Sapphire Toxic X800 Pro ViVo

Aquamark 3

 

Performance Comparisons With Aquamark 3
DX8 and DX9 Shaders

Aquamark 3
Aquamark 3 comes to us by way of Massive Development. Massive's release of the original Aquanox in 1999 wasn't very well received by the gaming community, but it was one of the first games to implement DX8 class shaders, which led to the creation of Aquamark 2 - a benchmark previously used by many analysts. Since the Aquamark benchmarks are based on an actual game engine, they must support old and new video cards alike. Thus, the latest version of Aquamark, Aquamark 3, utilizes not only DirectX 9 class shaders, but DirectX 8 and DirectX 7 as well.

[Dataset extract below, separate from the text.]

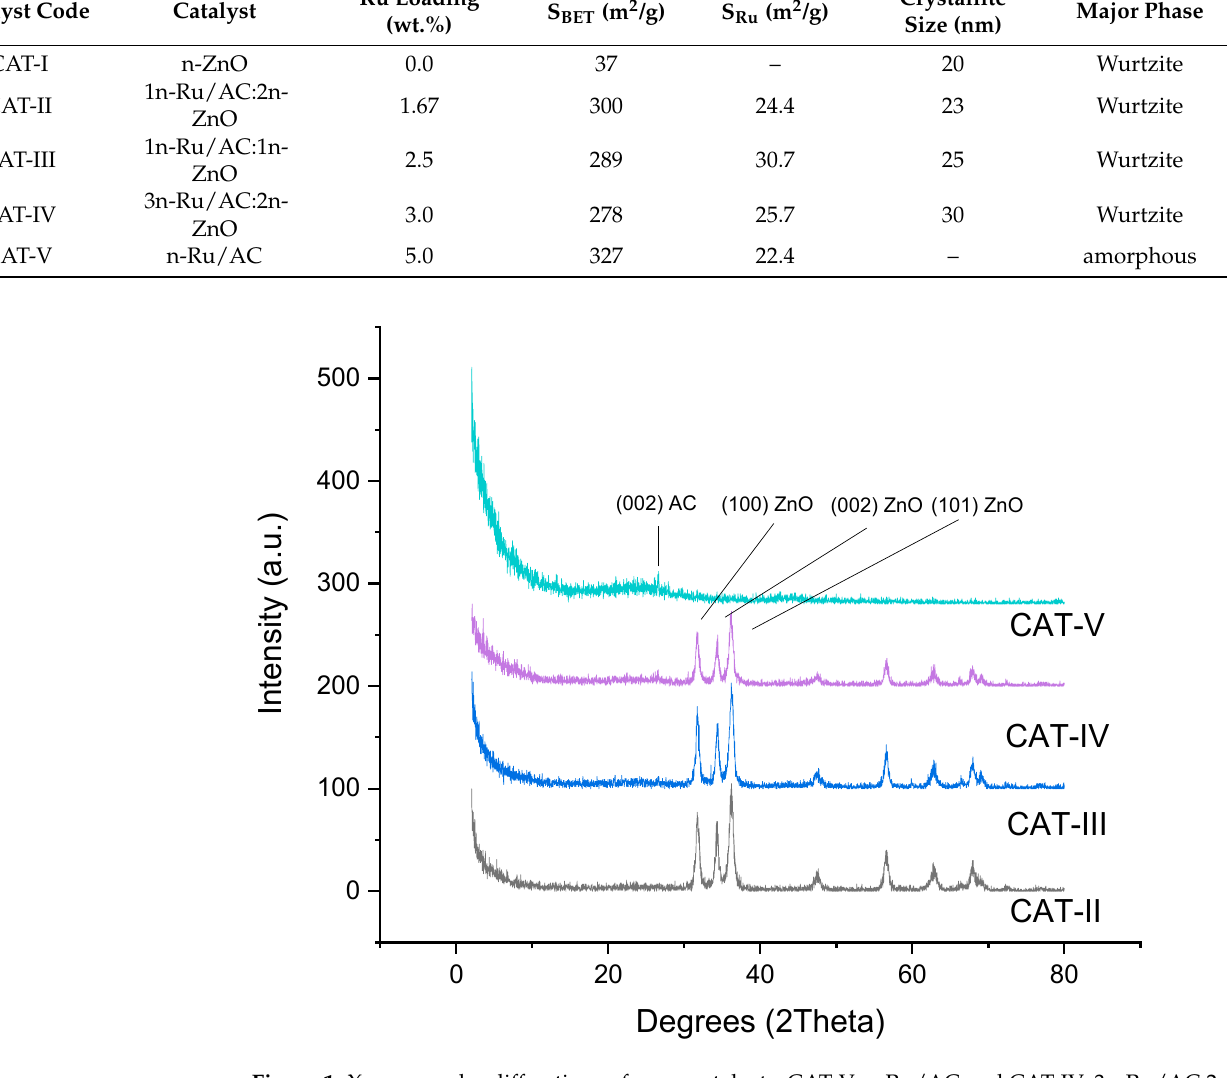
Figure 1. X-ray powder diffractions of some catalysts, CAT-V: n-Ru/AC and CAT-IV: 3n-Ru/AC:2n- ZnO [6]. Figure 2a,b show complementary pairs of fresh crystalline n -ZnO particles. There were crystalline particles with sizes between 20 and 30 nm rather than homogeneous sizes. Figure 2c,d show the amorphous nature of activated carbon and small ruthenium particles in the range of 3–4 nm.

We ran this benchmark at resolutions of 1024x768 and 1600x1200 with no anti-aliasing, with 4x AA, with 4X AA and 8X anisotropic filtering and lastly with 4X AA and 16X aniso.

 

 

It looks like we were in for a little turnabout in the benching when we got to Aquamark 3.  While we have seen the X800 Pro mostly fall into line behind the GeForce 6800, in Aquamark 3 we've got the X800 Pro winning a lot of the battles, especially when Anti-Aliasing and Anisotropic Filtering were enabled.  At first, the 6800 GT took a sizeable lead at each resolution, with the 6800 and X800 Pro performing at similar levels.  Once we enabled 4X AA, the NVIDIA 6800s took a noticeable hit, while the X800 Pro kept churing out frames without batting an eyelash. Furthermore, when AF was enabled in the control panel, the X800 Pro really shined, usually losing less than a frame in either of the tests.  At it's most significant margin, the difference between the 6800GT and Sapphire X800 Pro reached just over 6 frames per second, a delta of about 24% in Sapphire's favor.